The source code of Orange is versioned in Git and hosted on GitHub. If you want to contribute to this open-source project you will have to use git. However, for minor experimentation with the source code you can also get by without.

Prerequisites

Orange is written mostly in Python, therefore you'll need Python 3 version 3.6 or newer.

You will also need a C/C++ compiler. On Windows, you can get one by installing Visual Studio. A slightly more "minimalistic" option is to install only its Build Tools.

Source code

Get the source code by cloning the git repository

git clone https://github.com/biolab/orange3.git

or, alternatively, download and unpack the ZIP archive of the source code from GitHub.

Building

Consider using virtual environments to avoid package conflicts.

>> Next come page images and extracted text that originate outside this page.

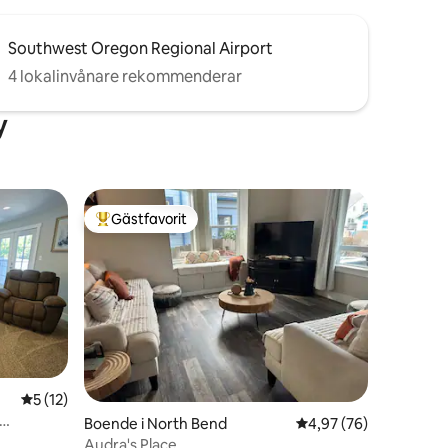
Southwest Oregon Regional Airport
4 lokalinvånare rekommenderar
y
Gästfavorit
Populär gästfavorit
5 av 5 i genomsnittligt betyg, 12 omdömen
5 (12)
en
Boende i North Bend
4,97 av 5 i genomsnit
4,97 (76)
Audra's Place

Install the required Python packages

pip install -r requirements.txt

and run the setup script with a development option, which will link to the source code instead of creating a new package in Python's site-packages.

python setup.py develop

Verify the installation by importing the Orange package from Python and loading an example Iris dataset.

>>> import Orange
>>> print(Orange.data.Table("iris")[0])
[5.1, 3.5, 1.4, 0.2 | Iris-setosa]

Using the graphic user interface requires some additional packages.

pip install -r requirements-gui.txt

To start Orange GUI from the command line, run:

python3 -m Orange.canvas

Contributing

If you've made improvements that you want to contribute, you'll need your own fork of the GitHub repository. After committing and pushing changes to your fork, you can create a pull request. We will review your contribution and hopefully merge it after any potential corrections.

You can view the list of open pull requests and known issues on GitHub.